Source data
═══

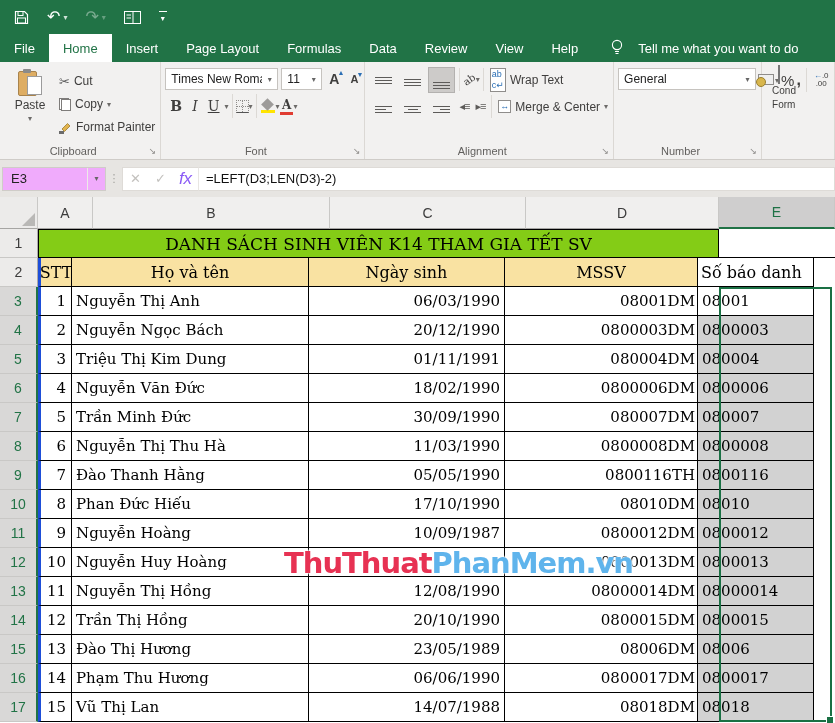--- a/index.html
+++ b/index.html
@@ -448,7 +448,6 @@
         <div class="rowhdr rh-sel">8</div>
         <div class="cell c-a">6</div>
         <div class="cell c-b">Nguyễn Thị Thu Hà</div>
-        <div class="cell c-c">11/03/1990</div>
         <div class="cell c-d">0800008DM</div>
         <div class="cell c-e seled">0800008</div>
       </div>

═══

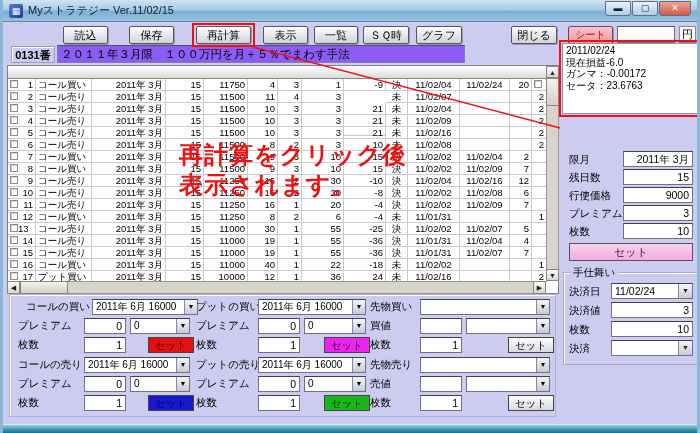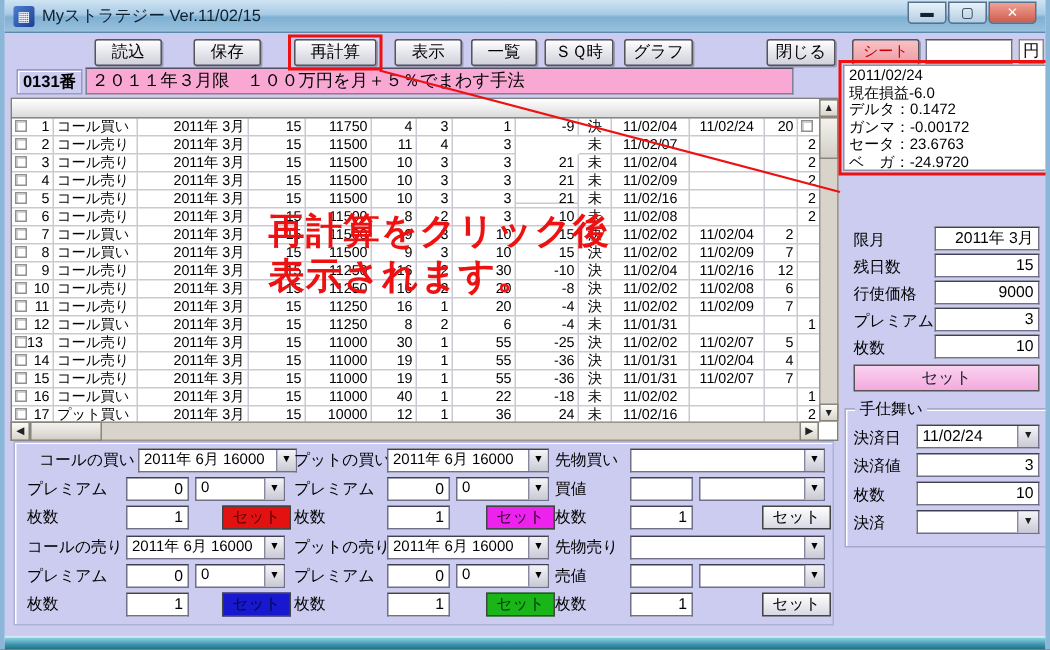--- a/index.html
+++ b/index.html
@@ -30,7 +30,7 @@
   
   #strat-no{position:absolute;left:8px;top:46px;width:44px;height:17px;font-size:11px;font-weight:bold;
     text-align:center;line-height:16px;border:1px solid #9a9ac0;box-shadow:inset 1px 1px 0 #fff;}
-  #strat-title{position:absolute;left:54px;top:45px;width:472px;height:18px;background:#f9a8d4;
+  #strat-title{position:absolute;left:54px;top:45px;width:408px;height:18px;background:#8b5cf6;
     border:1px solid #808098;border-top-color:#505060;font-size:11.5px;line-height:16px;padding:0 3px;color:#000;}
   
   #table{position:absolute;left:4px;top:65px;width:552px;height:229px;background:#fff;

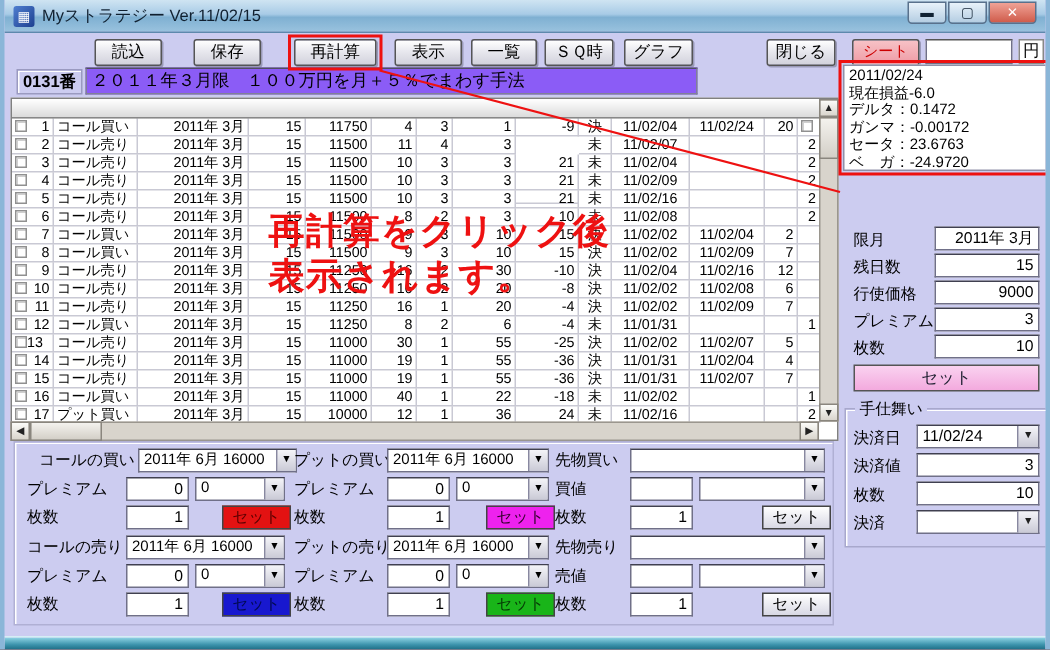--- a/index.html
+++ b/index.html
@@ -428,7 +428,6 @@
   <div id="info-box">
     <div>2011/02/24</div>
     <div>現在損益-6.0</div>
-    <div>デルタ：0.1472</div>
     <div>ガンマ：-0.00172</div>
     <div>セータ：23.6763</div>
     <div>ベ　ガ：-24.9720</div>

═══

**THE TASK:**
Look back at the data above. Transcribe exactly the lines starting at the line that contains "<div>現在損益-6.0</div>" and ending at the line that contains "<div>ベ　ガ：-24.9720</div>".

**TASK ANSWER:**
     <div>現在損益-6.0</div>
-    <div>デルタ：0.1472</div>
     <div>ガンマ：-0.00172</div>
     <div>セータ：23.6763</div>
     <div>ベ　ガ：-24.9720</div>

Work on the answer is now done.